= EXTRACT TO READ =
===============

The gene diversity (symbol: GD) of a population is defined as 1 minus the 'mean MK' (i.e. the mean of the MK's of every animal in the current population, including with itself). The lower the mean MK of all animals in a population, the less related, on average, they are to each other. GD is simply a different way to view the same number.
Maximizing GD can be a good basis for a breeding programme e.g. for an endangered species with a small population but with known ancestry, though it is inferior to GV.
The gene value (symbol: GV) of a population is defined as 1 minus the 'mean KV' (i.e. the mean of the kinship values of every animal in the current population, including with itself). GV is to KV what GD is to MK. Since KV's are, in effect, an improved form of MK, so GV is an improvement upon GD.
If you have age-structure data for the current population along with reproductive values, GV should normally be preferred over GD as the method of ranking breeding decisions.
The genome uniqueness (GU) of an animal with respect to a current population of which it is part is the probability that it contains founder alleles not present in any other single (normally) animal in that current population. GU can also be computed with respect to a specific founder in which case it is the probability that the genes from that founder are inherited 'uniquely'. GU can be used as a factor when making breeding/mate recommendations.

===============

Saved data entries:
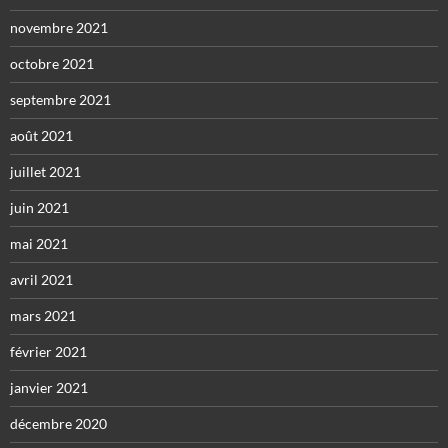
novembre 2021
octobre 2021
septembre 2021
août 2021
juillet 2021
juin 2021
mai 2021
avril 2021
mars 2021
février 2021
janvier 2021
décembre 2020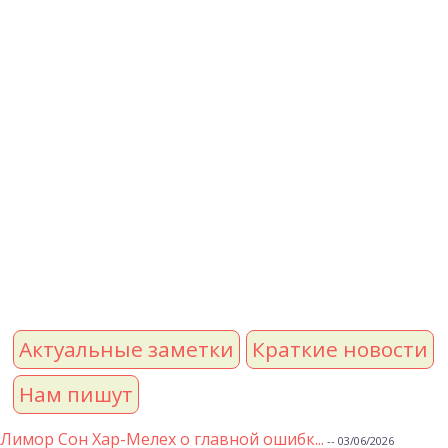
Актуальные заметки
Краткие новости
Нам пишут
Лимор Сон Хар-Мелех о главной ошибк...
-- 03/06/2026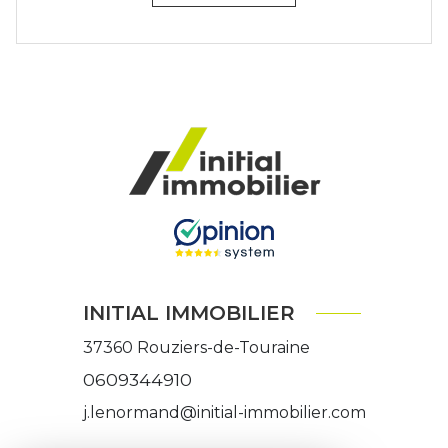
INITIAL IMMOBILIER
37360
Rouziers-de-Touraine
0609344910
j.lenormand@initial-immobilier.com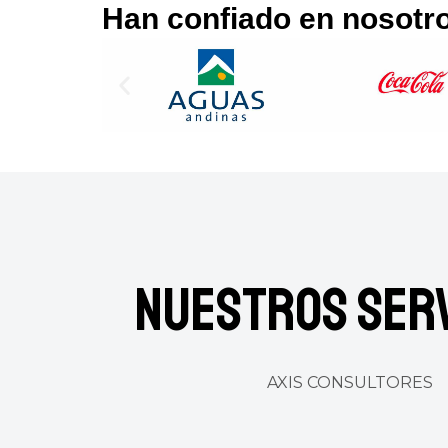
Han confiado en nosotr
Nuestros Serv
AXIS CONSULTORES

===============

= TASKS TO CARRY OUT =
1. For the passage on gene diversity and gene value, decide whether each statement below agrees with it. Answer yes or no for each, and quote the words from the passage that settle it.
(a) Gene diversity is 1 minus the mean MK of the population.
(b) For a breeding programme, GD is superior to GV.
(c) GU can be computed with respect to a specific founder.
2. Answer these questions from the passage on gene diversity and gene value.
(a) What does a lower mean MK of all animals in a population indicate?
(b) What data should you have for GV to normally be preferred over GD?
(c) What can GU be used as a factor in?
3. Pick up the passage on gene diversity and gene value after its last sentence and continue it.

= RESPONSES PER TASK =
1.
(a) Yes: "The gene diversity (symbol: GD) of a population is defined as 1 minus the 'mean MK'"
(b) No: "though it is inferior to GV"
(c) Yes: "GU can also be computed with respect to a specific founder"

2.
(a) The animals are, on average, less related to each other.
(b) Age-structure data for the current population, along with reproductive values.
(c) Making breeding/mate recommendations.

3.
Informally, if an animal is the only one carrying a particular founder's genes, then you'd likely want to breed from that animal so as not to lose those genes from the population forever.
We say 'normally' here because PedScope lets you configure what is meant by genome uniqueness, in that you can define that number of animals in the current population for which, if any given founder's alleles are only present in that number, or fewer, of the current population, then it is considered 'unique'. For further information see Customization. A better term might be 'genome rarity' or 'founder rarity' but the term 'genome uniqueness' is already established in the literature. Genome uniqueness is determined using gene drop analysis.
A gene drop analysis (MacCluer et al ) is a computer simulation technique for analyzing a group of animals comprising a current population and their ancestors.
The founders of the group are first identified. The computer then simulates Mendelian inheritance by 'dropping' a gene, comprising pair of unique alleles for each founder, 'through' the pedigree. The actual alleles that the current descendants have 'received' are then counted up. The whole process is then repeated, usually many thousands of times. By counting the frequencies of the alleles that the descendants end up with, it is possible to work out good approximations for various metrics that otherwise would be difficult to work out exactly.
PedScope uses gene drop analysis for the computation of genome uniqueness, and the proportion of alleles retained in the current population from any given founder (which in turn is required for the calculation of the number of founder genome equivalents).
1. Wright, S. Coefficients of inbreeding and relationship. American Naturalist 56: 330-338, 1922.
2. Using Windows 7, 64 bit, AMD Phenom II X6 1035T processor 2.6Gz, 8Gb memory.
3. Ballou, JD. Ancestral Inbreeding Only Minimally Affects Inbreeding Depression in Mammalian Populations, Journal of Heredity 1997, 8:169-178.
4. Lacy, RC. Analysis of founder representation in pedigrees: Founder equivalents and founder genome equivalents. Zoo Biology 8:111-124, 1989.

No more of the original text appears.